A Texas man, who suffered burns so severe that he was virtually left without a face, is hoping to become the third U.S. candidate for face transplant surgery, MyFoxDFW.com reported,
Dallas Wiens was working on a cherry picker at a Fort Worth, Texas, church in November 2008 when his head touched a high-voltage power line. It sent so much electricity through his body that the 24-year-old suffered fourth-degree burns over his entire face.
“The interesting thing about his injury was that his brain was OK and the rest of his body was OK," Dr. Jeffrey Janis, a plastic surgeon at The University of Texas Southwestern Medical Center, told the news station. "It was his face and scalp that really bore the brunt of the injury.”
Since the accident, Wiens has endured nearly two dozen surgeries to reconstruct his face and is now ready to take the next step on the road to recovery.
“I have been through so much, I’m not afraid, I’m really not afraid of anything that life can throw at me," he said.

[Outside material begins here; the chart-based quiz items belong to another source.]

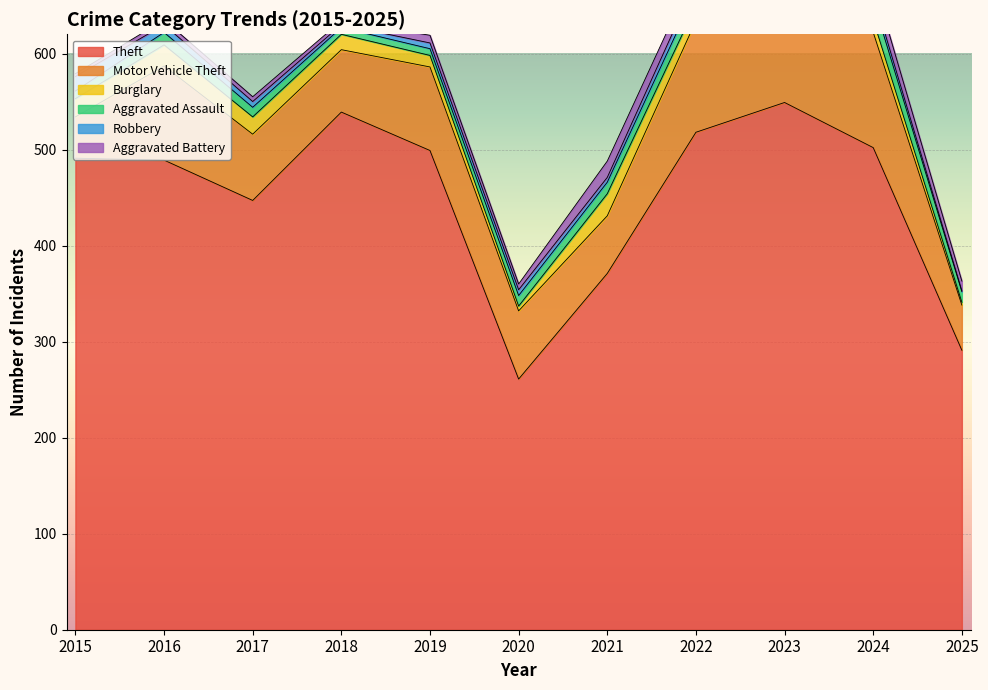

What is the difference between the maximum and second lowest values in the Aggravated Battery series?

13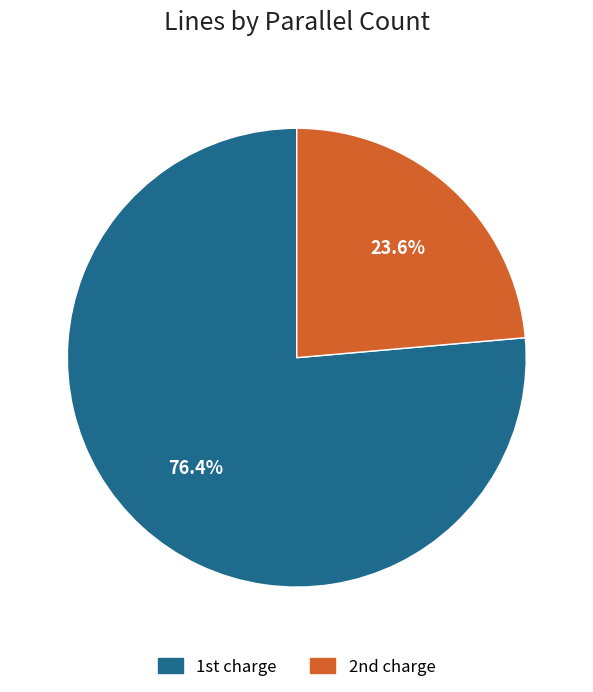

Is there a majority slice in this chart?

Yes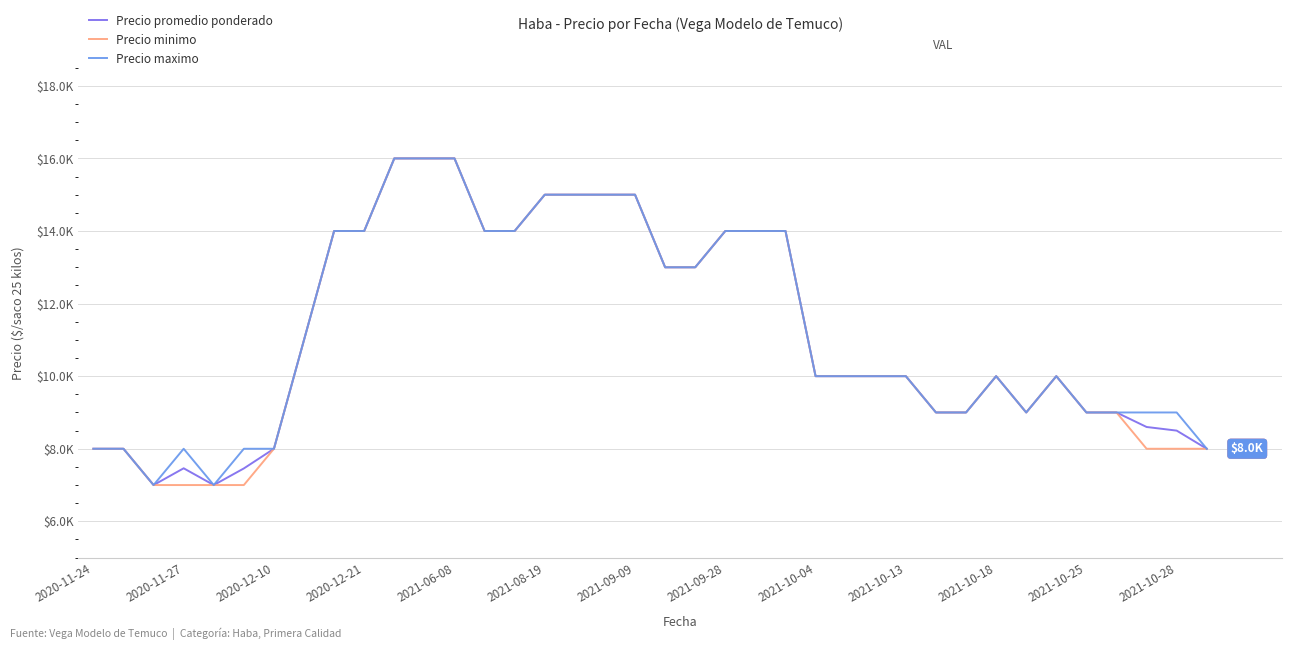

List the series in order of their peak value, lowest first.

Precio promedio ponderado, Precio minimo, Precio maximo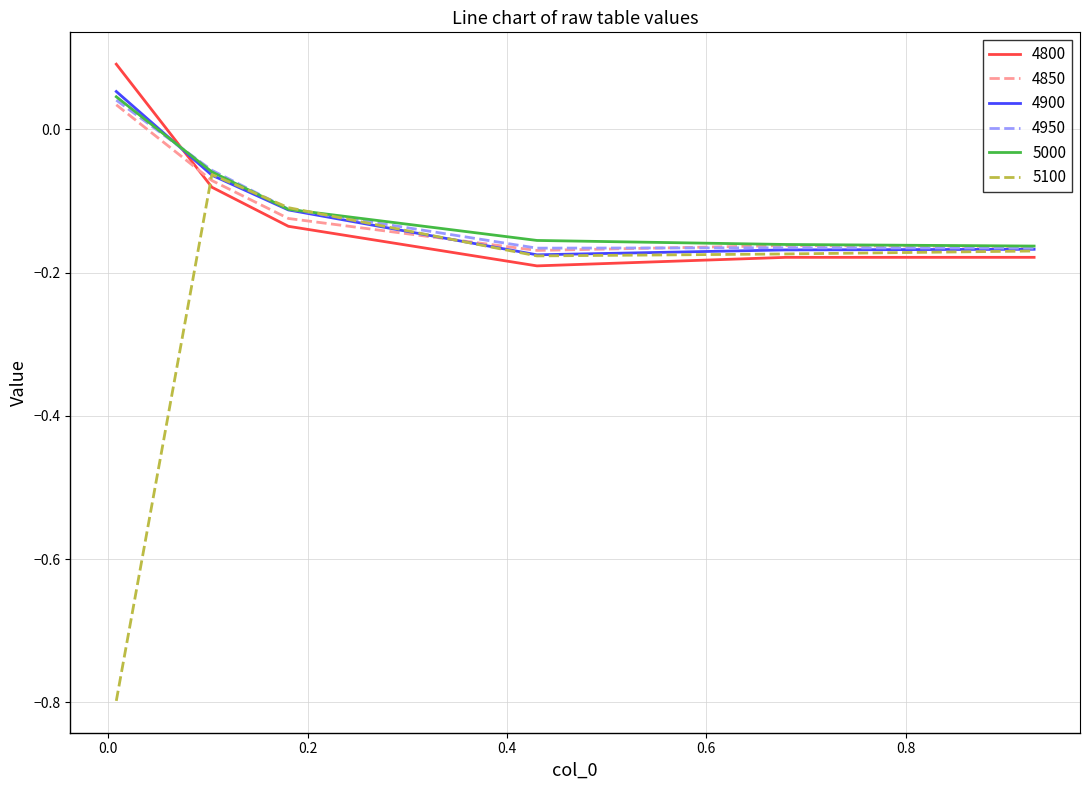

Which series has the widest spread of values?

5100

Wiens, who has a 2-year-old daughter, is hoping for the same success as previous face transplant recipients.
The first U.S. face transplant was done in December 2008 by doctors at Cleveland Clinic who replaced 80 percent of a woman’s face with that of a female cadaver. Four months later, a Boston hospital performed the nation’s second partial face transplant on a man who suffered traumatic facial injuries from a freak accident.
Wiens traveled to Boston for an appointment on Tuesday to meet with doctors to see if he's eligible to become a candidate for a face transplant. If approved, he would have to live in Boston for six months undergoing tests while he waits for a donor.